● YOUR OBJECTIVE
When you reach the line containing "hfov_deg: 13.0", repeat that line and each one after it exactly until the records end, leaving out pictures.

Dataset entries
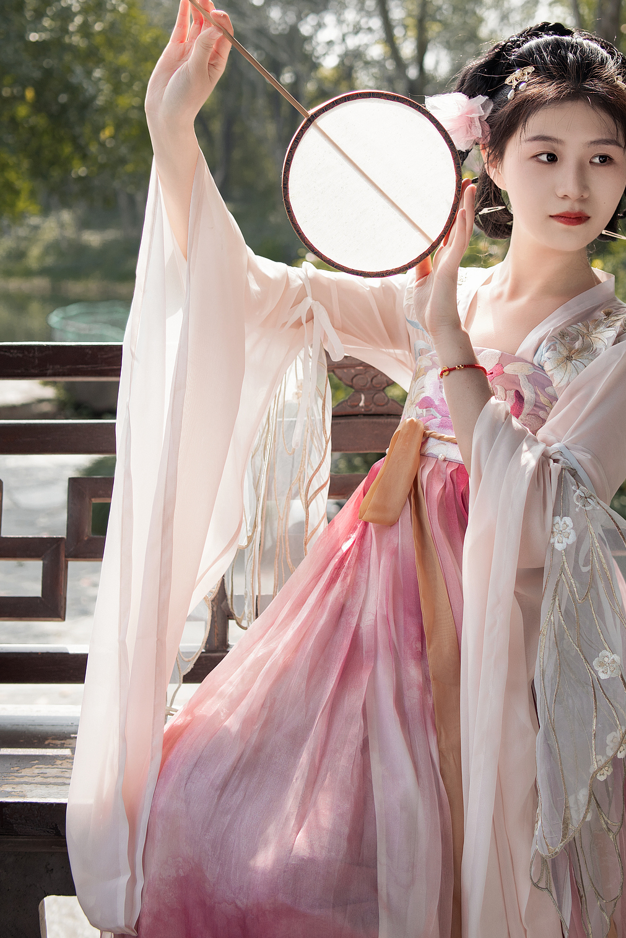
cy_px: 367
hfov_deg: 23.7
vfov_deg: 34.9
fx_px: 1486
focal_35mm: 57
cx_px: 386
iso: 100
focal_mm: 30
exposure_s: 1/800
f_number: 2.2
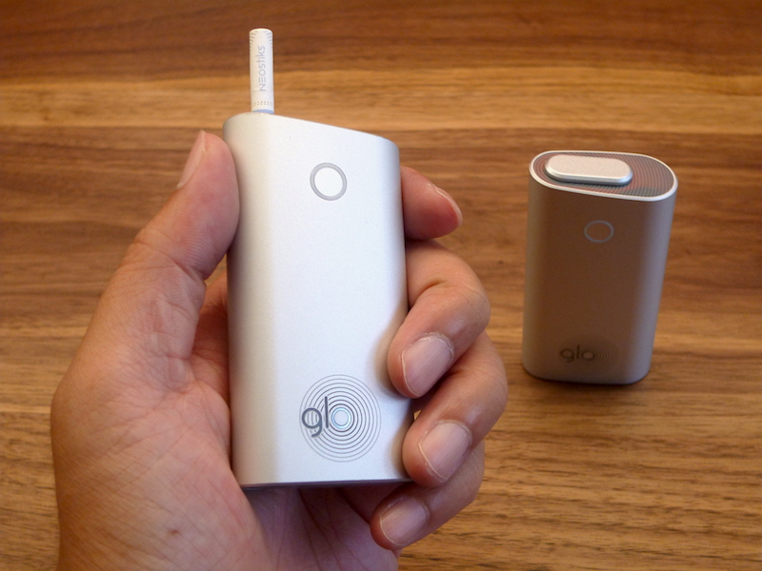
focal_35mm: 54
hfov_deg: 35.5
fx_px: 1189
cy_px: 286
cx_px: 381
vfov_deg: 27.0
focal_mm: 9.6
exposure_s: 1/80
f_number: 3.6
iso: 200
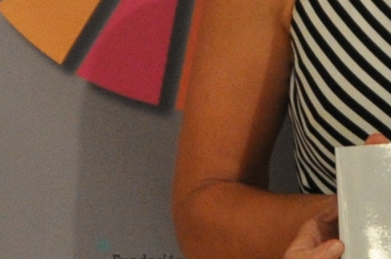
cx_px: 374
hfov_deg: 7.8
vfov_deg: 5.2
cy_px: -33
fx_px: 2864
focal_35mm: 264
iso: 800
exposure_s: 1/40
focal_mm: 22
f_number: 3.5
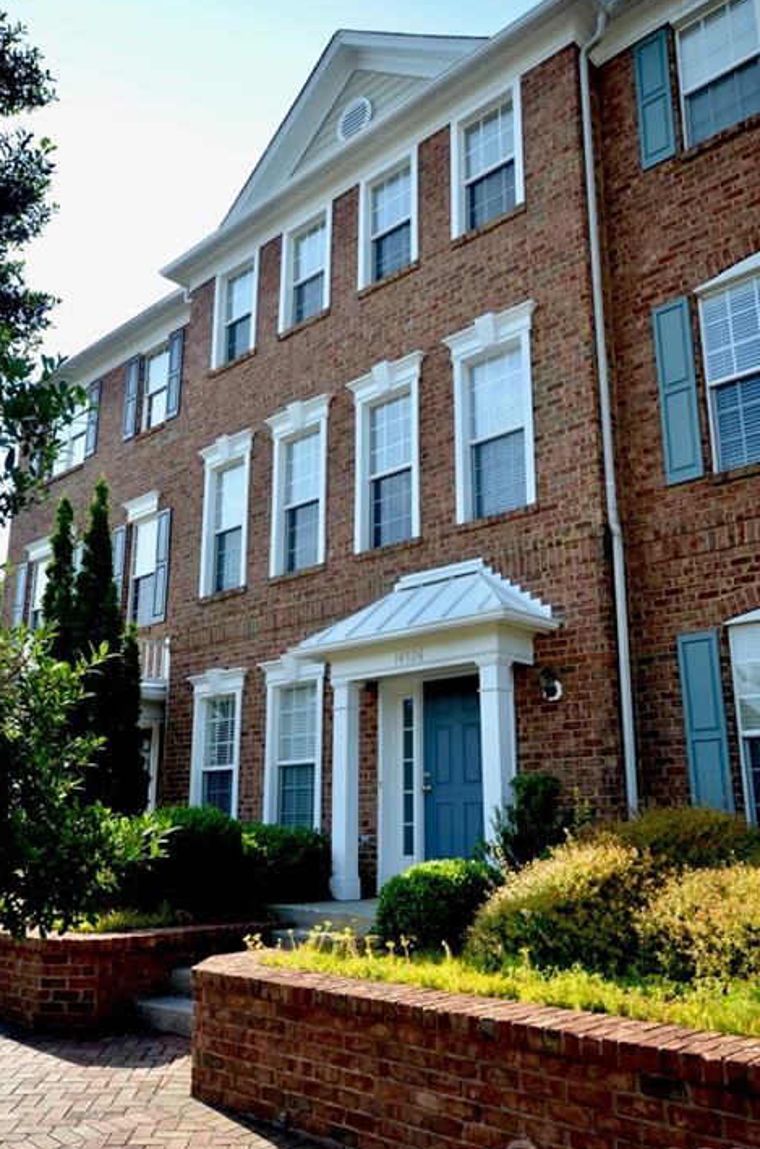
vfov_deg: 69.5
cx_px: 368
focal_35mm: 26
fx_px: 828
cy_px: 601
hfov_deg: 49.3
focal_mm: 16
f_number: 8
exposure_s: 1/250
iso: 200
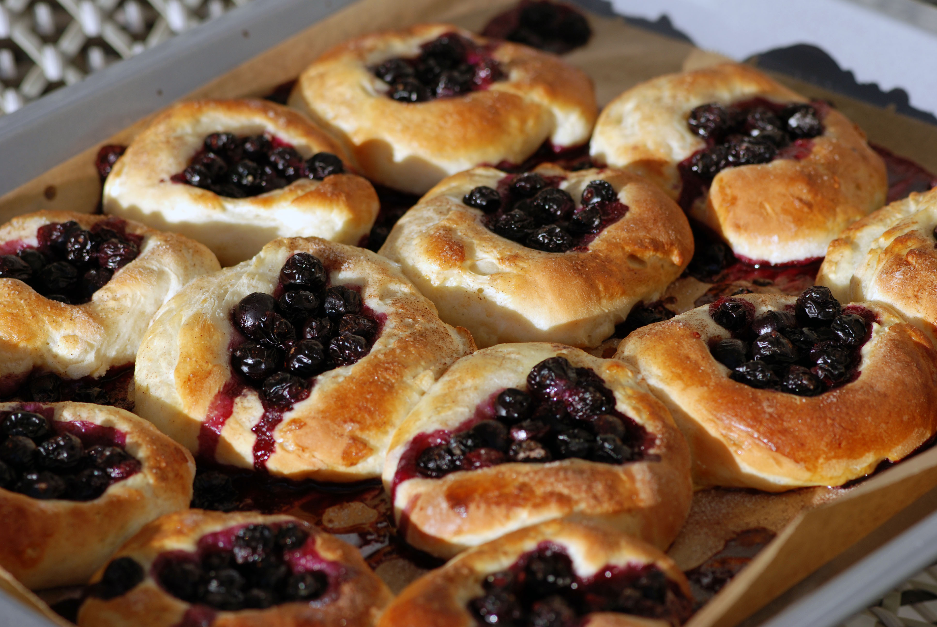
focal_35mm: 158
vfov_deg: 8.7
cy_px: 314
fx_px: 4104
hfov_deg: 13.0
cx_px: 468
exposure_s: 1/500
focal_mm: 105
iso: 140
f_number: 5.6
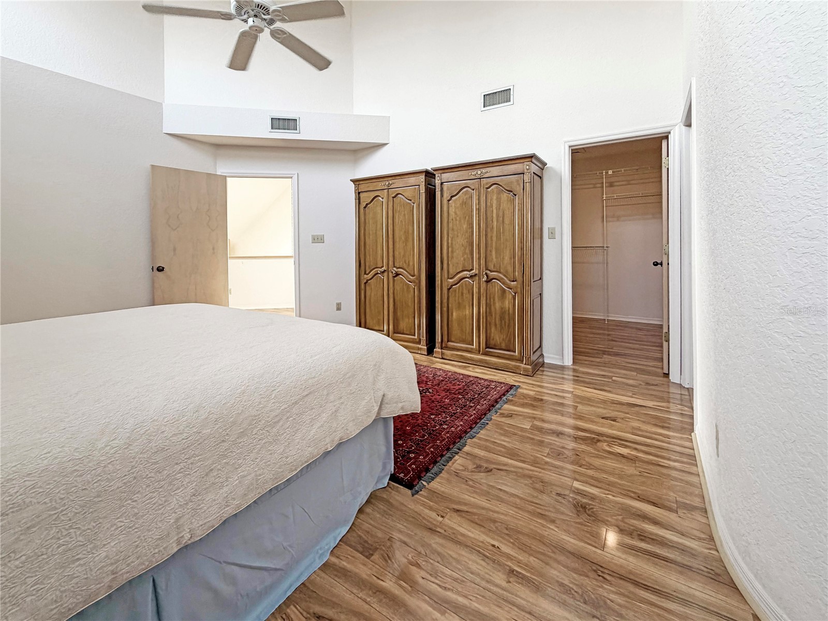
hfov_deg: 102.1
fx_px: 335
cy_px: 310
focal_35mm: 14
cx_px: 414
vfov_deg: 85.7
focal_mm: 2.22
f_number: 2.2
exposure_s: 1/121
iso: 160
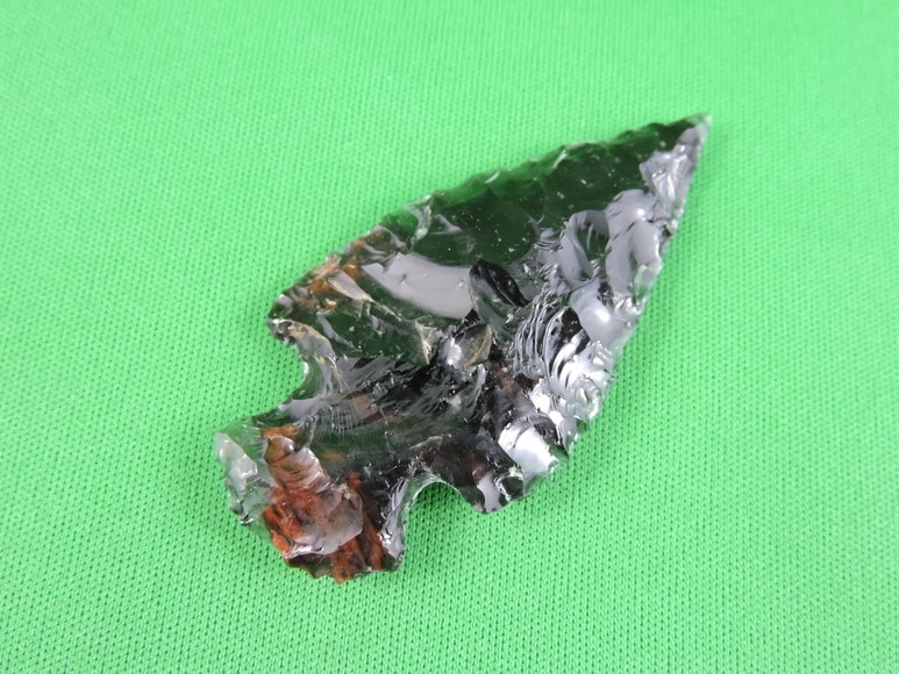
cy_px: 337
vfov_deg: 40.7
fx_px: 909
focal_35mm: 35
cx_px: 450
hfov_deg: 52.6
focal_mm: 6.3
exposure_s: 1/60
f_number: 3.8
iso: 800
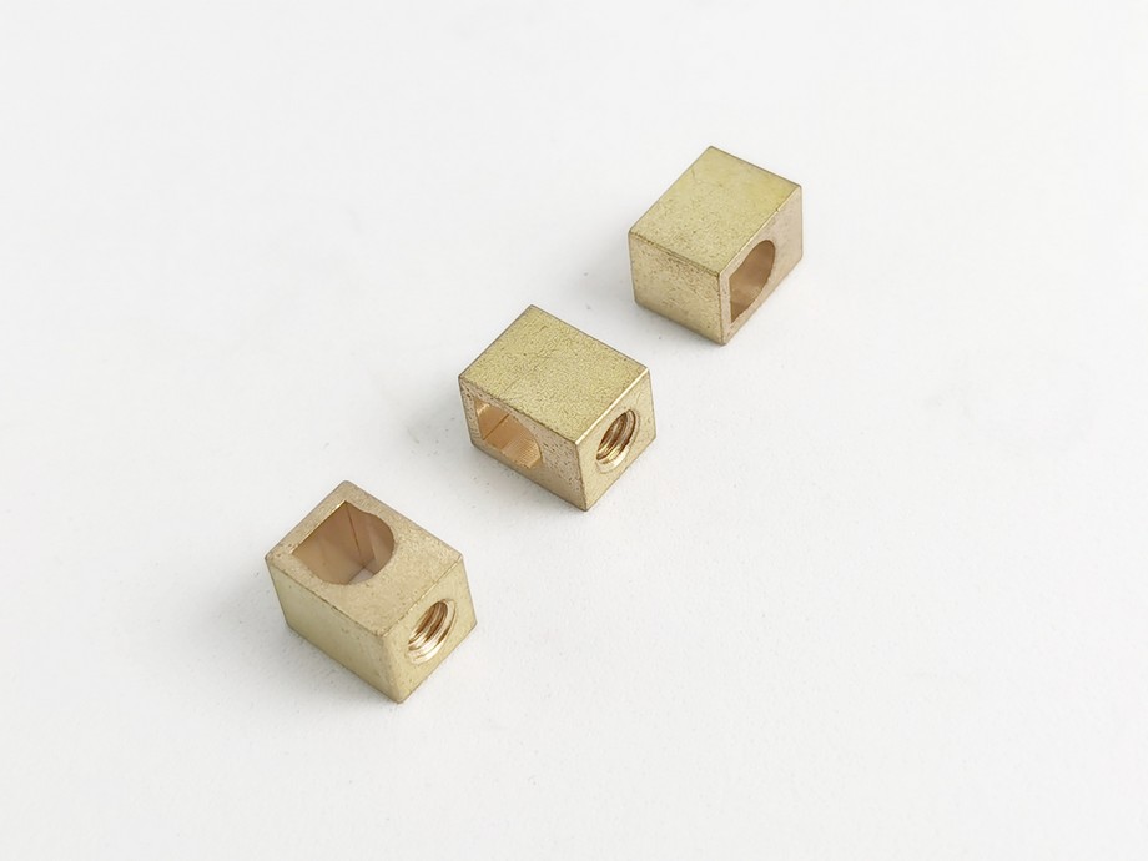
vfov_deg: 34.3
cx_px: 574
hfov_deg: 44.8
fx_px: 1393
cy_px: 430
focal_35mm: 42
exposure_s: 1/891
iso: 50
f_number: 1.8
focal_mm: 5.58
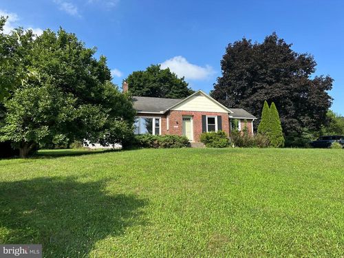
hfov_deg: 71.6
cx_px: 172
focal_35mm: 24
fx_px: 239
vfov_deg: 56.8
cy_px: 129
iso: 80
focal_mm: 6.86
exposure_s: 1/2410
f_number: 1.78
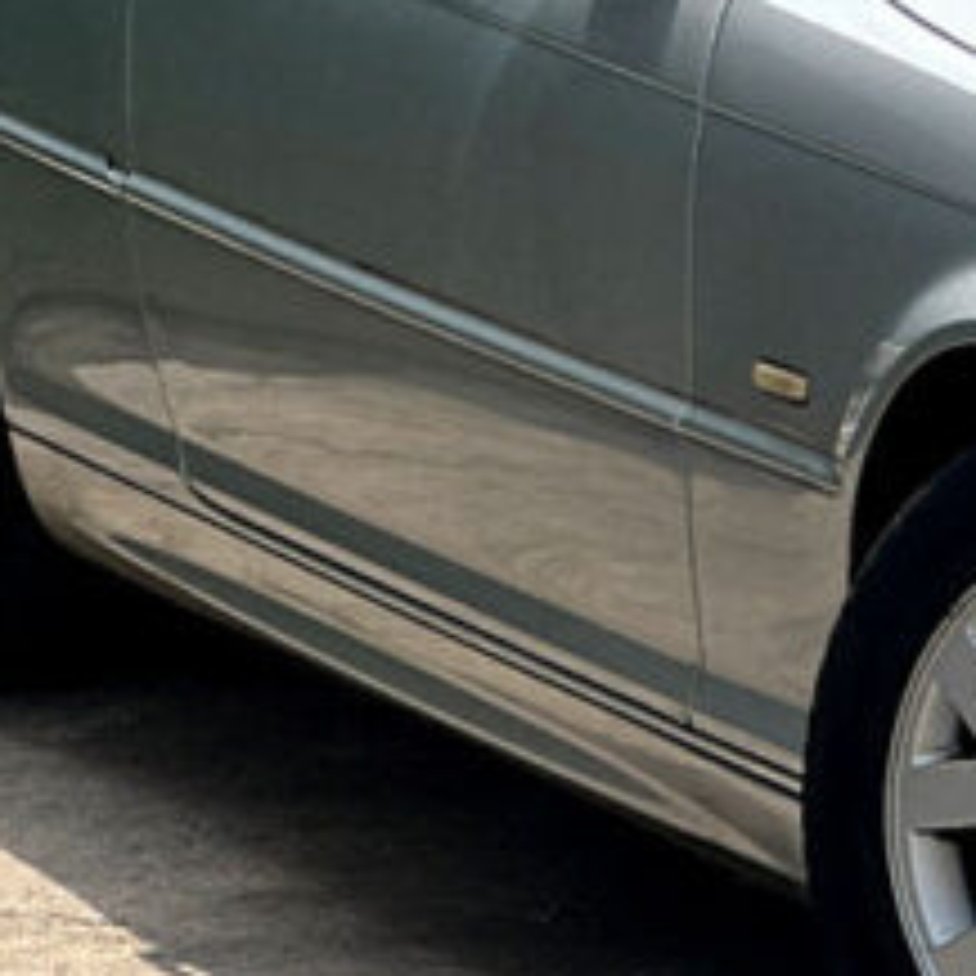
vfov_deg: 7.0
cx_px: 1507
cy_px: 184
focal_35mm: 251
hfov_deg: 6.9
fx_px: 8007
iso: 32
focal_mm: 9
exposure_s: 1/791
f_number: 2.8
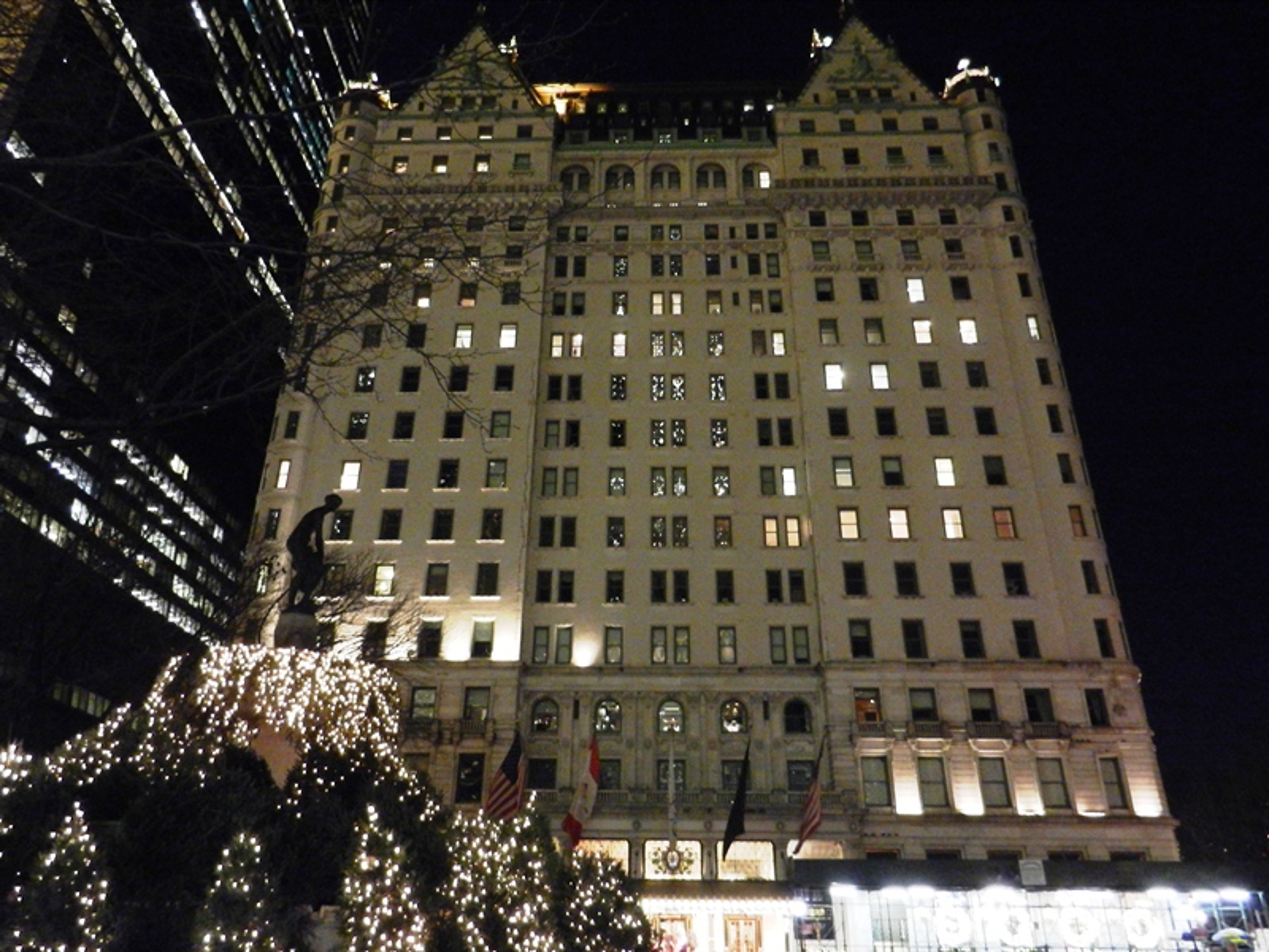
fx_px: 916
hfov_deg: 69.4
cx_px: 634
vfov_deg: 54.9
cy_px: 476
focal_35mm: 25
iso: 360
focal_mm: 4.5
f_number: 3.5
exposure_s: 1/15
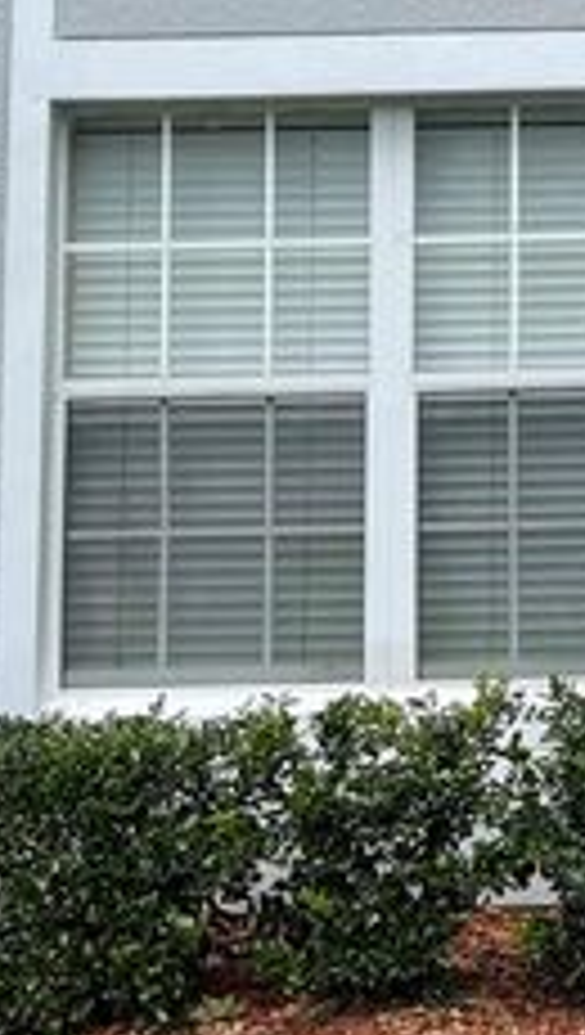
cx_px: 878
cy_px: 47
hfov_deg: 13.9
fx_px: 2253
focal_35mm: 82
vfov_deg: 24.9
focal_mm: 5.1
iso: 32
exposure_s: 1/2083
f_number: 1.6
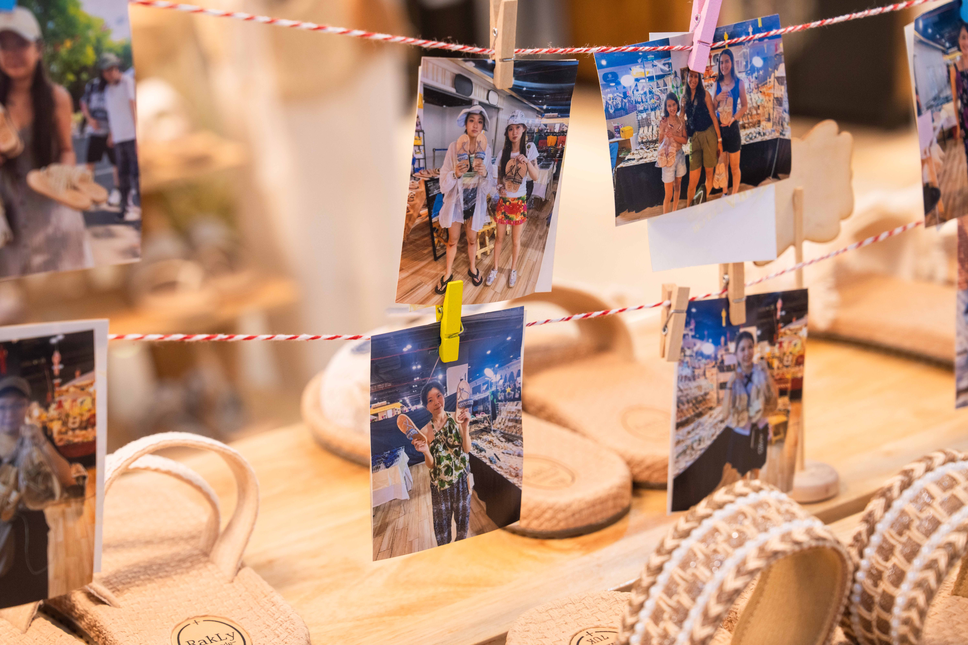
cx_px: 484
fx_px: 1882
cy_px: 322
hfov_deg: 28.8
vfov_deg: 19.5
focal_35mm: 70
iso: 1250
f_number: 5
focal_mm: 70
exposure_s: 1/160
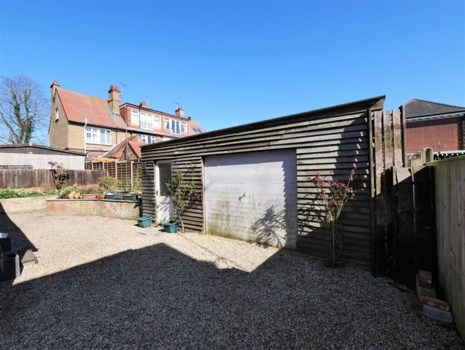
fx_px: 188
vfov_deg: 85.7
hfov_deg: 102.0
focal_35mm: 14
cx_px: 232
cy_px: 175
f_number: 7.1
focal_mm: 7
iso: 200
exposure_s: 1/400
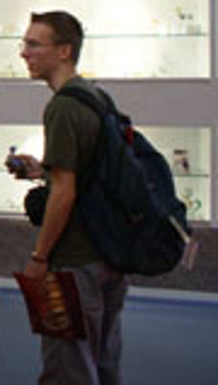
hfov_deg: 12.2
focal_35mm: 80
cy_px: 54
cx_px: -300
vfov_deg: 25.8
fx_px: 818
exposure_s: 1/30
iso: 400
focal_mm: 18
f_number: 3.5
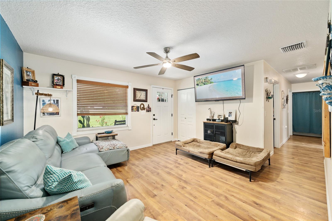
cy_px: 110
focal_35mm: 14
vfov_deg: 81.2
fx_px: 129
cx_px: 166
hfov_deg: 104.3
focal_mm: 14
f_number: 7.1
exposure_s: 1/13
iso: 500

● EXERCISE SOLUTION
hfov_deg: 13.0
cx_px: 468
exposure_s: 1/500
focal_mm: 105
iso: 140
f_number: 5.6
hfov_deg: 102.1
fx_px: 335
cy_px: 310
focal_35mm: 14
cx_px: 414
vfov_deg: 85.7
focal_mm: 2.22
f_number: 2.2
exposure_s: 1/121
iso: 160
cy_px: 337
vfov_deg: 40.7
fx_px: 909
focal_35mm: 35
cx_px: 450
hfov_deg: 52.6
focal_mm: 6.3
exposure_s: 1/60
f_number: 3.8
iso: 800
vfov_deg: 34.3
cx_px: 574
hfov_deg: 44.8
fx_px: 1393
cy_px: 430
focal_35mm: 42
exposure_s: 1/891
iso: 50
f_number: 1.8
focal_mm: 5.58
hfov_deg: 71.6
cx_px: 172
focal_35mm: 24
fx_px: 239
vfov_deg: 56.8
cy_px: 129
iso: 80
focal_mm: 6.86
exposure_s: 1/2410
f_number: 1.78
vfov_deg: 7.0
cx_px: 1507
cy_px: 184
focal_35mm: 251
hfov_deg: 6.9
fx_px: 8007
iso: 32
focal_mm: 9
exposure_s: 1/791
f_number: 2.8
fx_px: 916
hfov_deg: 69.4
cx_px: 634
vfov_deg: 54.9
cy_px: 476
focal_35mm: 25
iso: 360
focal_mm: 4.5
f_number: 3.5
exposure_s: 1/15
cx_px: 878
cy_px: 47
hfov_deg: 13.9
fx_px: 2253
focal_35mm: 82
vfov_deg: 24.9
focal_mm: 5.1
iso: 32
exposure_s: 1/2083
f_number: 1.6
cx_px: 484
fx_px: 1882
cy_px: 322
hfov_deg: 28.8
vfov_deg: 19.5
focal_35mm: 70
iso: 1250
f_number: 5
focal_mm: 70
exposure_s: 1/160
fx_px: 188
vfov_deg: 85.7
hfov_deg: 102.0
focal_35mm: 14
cx_px: 232
cy_px: 175
f_number: 7.1
focal_mm: 7
iso: 200
exposure_s: 1/400
hfov_deg: 12.2
focal_35mm: 80
cy_px: 54
cx_px: -300
vfov_deg: 25.8
fx_px: 818
exposure_s: 1/30
iso: 400
focal_mm: 18
f_number: 3.5
cy_px: 110
focal_35mm: 14
vfov_deg: 81.2
fx_px: 129
cx_px: 166
hfov_deg: 104.3
focal_mm: 14
f_number: 7.1
exposure_s: 1/13
iso: 500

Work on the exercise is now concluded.